There is also a fear that SMRs will create more waste than conventional reactors, according to a study recently published in Proceedings of the American National Academy of Sciences. The research notes that SMRs would create far more radioactive waste, per unit of electricity they generate, than conventional reactors by a factor of up to 30. Some of these smaller reactors, with molten salt and sodium-cooled designs, are expected to create waste that needs to go through additional conditioning to make it safe to store in a repository.
And yet, despite the past failures of nuclear power and increasing public scepticism, there remains an appetite within the British Government to give the nuclear industry one more chance.

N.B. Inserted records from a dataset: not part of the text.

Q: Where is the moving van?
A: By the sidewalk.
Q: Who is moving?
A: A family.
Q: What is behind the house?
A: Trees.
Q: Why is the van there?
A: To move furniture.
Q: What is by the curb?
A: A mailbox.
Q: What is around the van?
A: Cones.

It remains to be seen whether the Government follows its instinct to continue supporting the sector or whether the amount of public money at risk makes such a decision politically impossible, given the massive underwriting these projects require by consumers and taxpayers.
Nuclear’s specious claims
The claims being made for SMRs will be familiar to long-time observers of the nuclear industry: costs will be dramatically reduced; construction times will be shortened; safety will be improved; there are no significant technical issues to solve; nuclear is an essential element to our energy mix.
In the past such claims have proved hopelessly over-optimistic and there is no reason to believe results would turn out differently this time. Indeed, the nuclear industry may well see itself in this ‘last-chance saloon’.
The risk is not so much that large numbers of SMRs will be built; it is my belief that they won’t be. The risk is that, as in all the previous failed nuclear revivals, the fruitless pursuit of SMRs will divert resources away from options that are cheaper, at least as effective, much less risky, and better able to contribute to energy security and environmental goals. Given the climate emergency we face, surely it is time to finally turn our backs on this failing technology.
Andrew Warren is a former special advisor to the House of Commons environment committee. Special thanks to Greenwich University’s Professor Stephen Thomas for his advice for this piece.